New York County Lawyers Association Opposes Judge Matthew Kacsmaryk’s Ruling in Alliance for Hippocratic Medicine v. U.S. Food & Drug Administration


New York County Lawyers Association Opposes Judge Matthew Kacsmaryk’s Ruling in Alliance for Hippocratic Medicine v. U.S. Food & Drug Administration

Statements & Letters
Written by: NYCLA Board
Published On: Apr 11, 2023

The New York County Lawyers Association and its Task Force for Reproductive Rights denounce the preliminary injunction issued by Northern District of Texas Judge Matthew Kacsmaryk in Alliance for Hippocratic Medicine v. U.S. Food and Drug Administration. That injunction purports to invalidate the FDA’s 23-year approval of mifepristone, the first of two drugs administered in the medication abortion regimen. The result of the injunction, if it is not overturned, will be a nationwide ban on the use of this drug—which not only provides critical access to abortion, but is also used to treat miscarriages—disrupting the lives of hundreds of millions of people.

We believe Judge Kacsmaryk is wrong on the law. His order ignores a basic tenet of administrative law:  federal agencies exercise the authority delegated to them by Congress, and a judge may not second-guess an agency’s action unless it was arbitrary and capricious. The FDA’s approval of mifepristone was far from arbitrary and capricious; it was sound and supported by science. Moreover, two decades of use has proven that the drug is safe and effective and that complications are vanishingly rare. In fact, independent studies have proven that mifepristone is safer than Tylenol, penicillin, and Viagra.

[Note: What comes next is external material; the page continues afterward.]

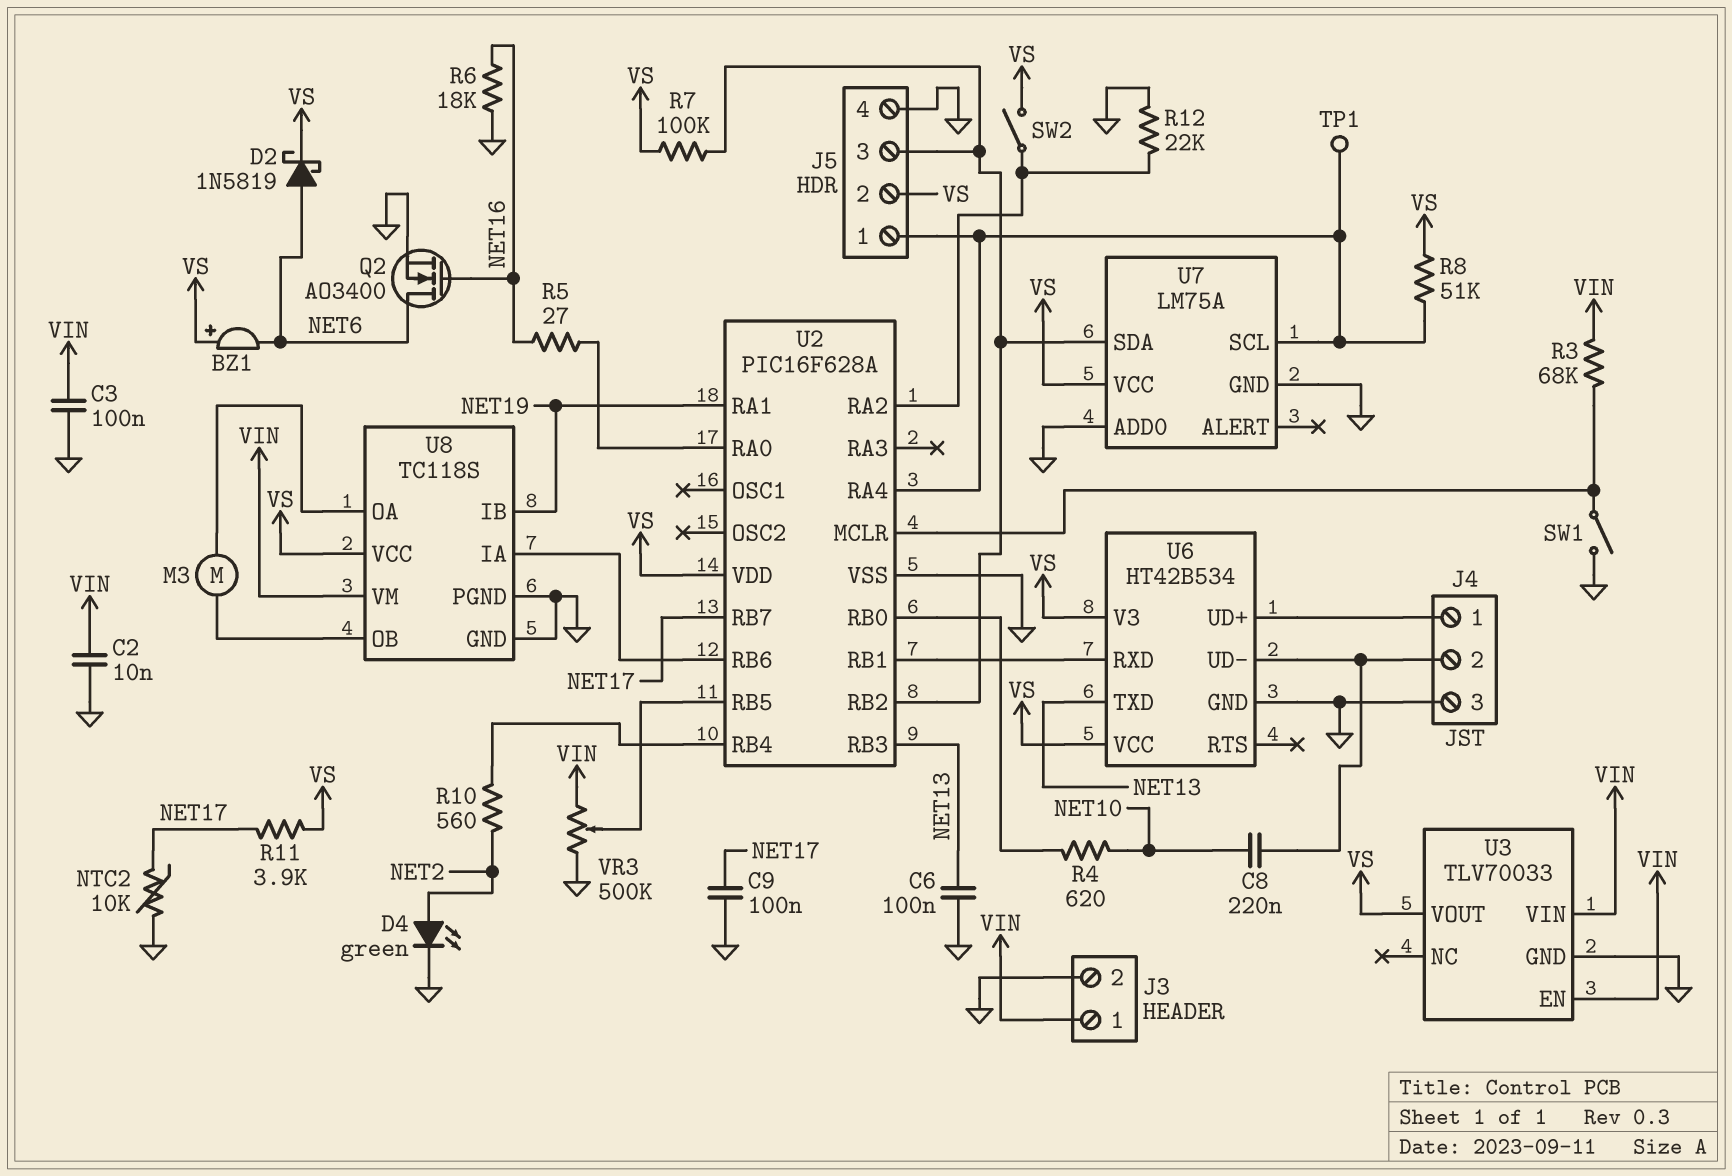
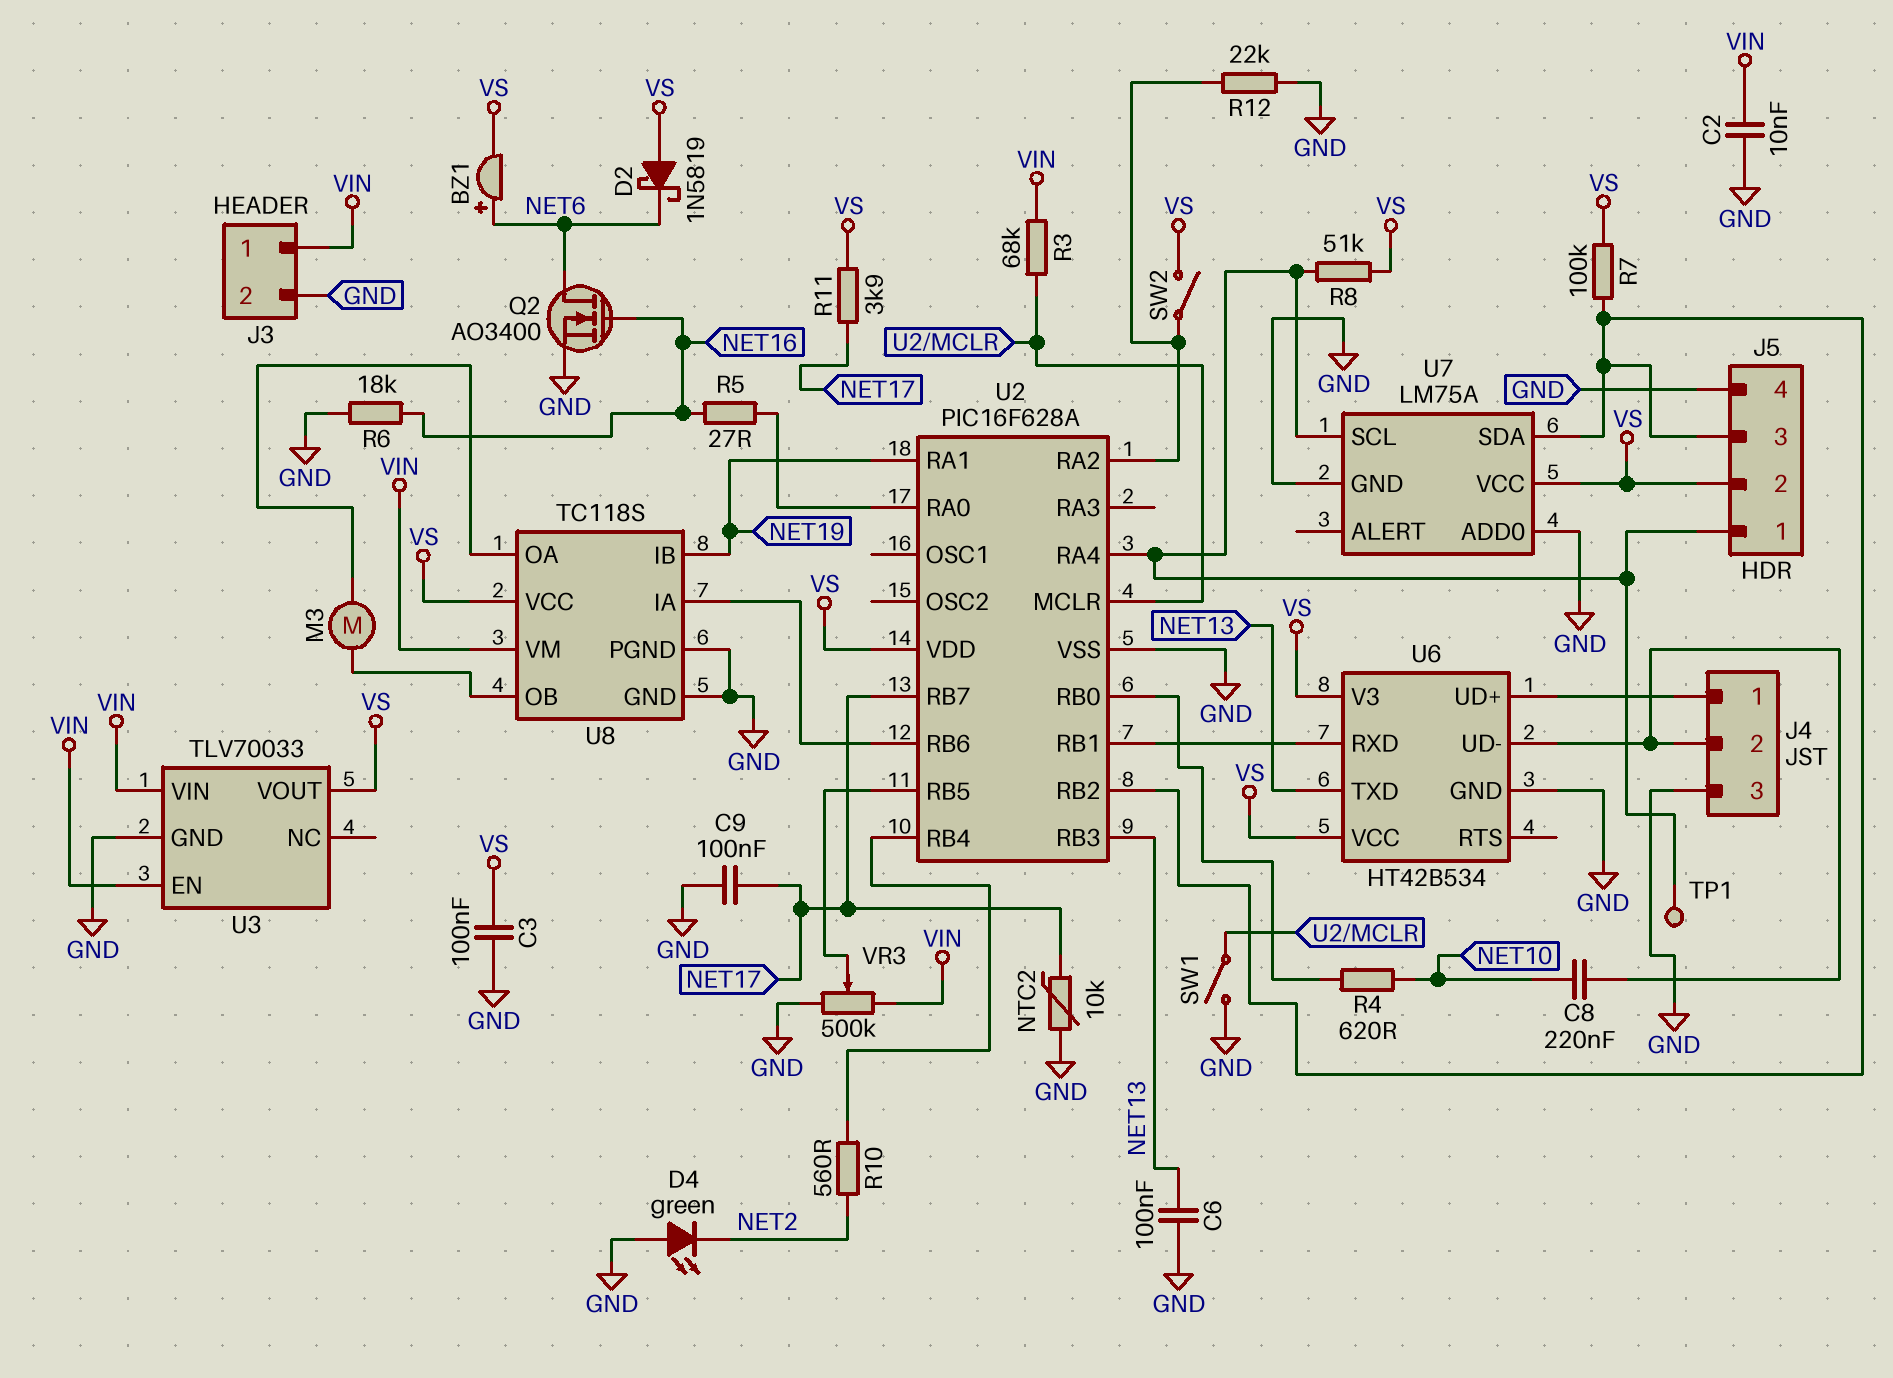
BZ1: buzzer (plus VS, minus NET6) -> buzzer (plus NET6, minus VS)
C3: 100nF (GND, VIN) -> 100nF (GND, VS)
D2: schottky 1N5819 (A NET6, K VS) -> schottky 1N5819 (A VS, K NET6)
D4: LED green (A NET2, K GND) -> LED green (A GND, K NET2)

Judge Kacsmaryk also ignored the six-year statute of limitations within which a plaintiff must oppose the FDA’s approval of a drug. We find highly dubious the court’s claim that the FDA reopened the statute of limitations in 2021 when it eased regulations on the dispensation of mifepristone and that it somehow “stonewalled judicial review.” Equally dubious (in our view) is the court’s holding that the plaintiffs—a group of anti-abortion organizations and doctors—have been injured by the FDA’s approval of mifepristone and thus have standing to bring suit in federal court in the first place.

Of equal importance, Judge Kacsmaryk’s ruling calls into question the FDA’s authority to approve drugs using a review process that has been recognized as the world’s gold standard. This consequence should concern all Americans, whether or not they believe that abortion is a fundamental right. During the hearing on plaintiff’s motion in this case, lawyers for the Alliance for Hippocratic Medicine could not identify a single other instance in which a federal judge invalidated the FDA’s approval of a drug—because there has never been one. Judge Kacsmaryk is not a scientist, doctor, or public health expert, yet he has stepped into the shoes of one in his ruling. This is hardly a federal judge’s role, regardless of his political or religious beliefs.

Although we were cheered by Judge Thomas O. Rice’s decision in a similar case in the U.S. District Court for the Eastern District of Washington (which ordered the FDA to do nothing to change the availability of mifepristone), NYCLA remains deeply concerned about, and strongly opposes, the frightening substance, flawed legal reasoning, and potentially reverberating consequences of the Texas order.

Last week’s other development in the fight to restrict access to abortion—an Idaho state law that creates the crime of “abortion trafficking,” making it illegal for minors to leave the state to get an abortion without parental consent—is equally chilling (to say nothing of a decision by a college in Idaho to remove from an exhibition a work of art about abortion).

When the issue of abortion is on the ballot, as was the case in last week’s Wisconsin Supreme Court race, American voters continue to resoundingly support the idea that abortion is a fundamental right and that access to it is essential. NYCLA shares that view, and remains committed to ensuring that abortion remains safe, accessible, affordable, and available for anyone who wants or needs one. Our Task Force for Reproductive Rights (chaired by Kate Aufses, Brittney Balser, and Margaret Sanborn-Lowing) will continue to sound the alarm about developments that do the opposite, and to fight for legislation in New York and elsewhere that codifies and solidifies the fundamental right to abortion and other reproductive care.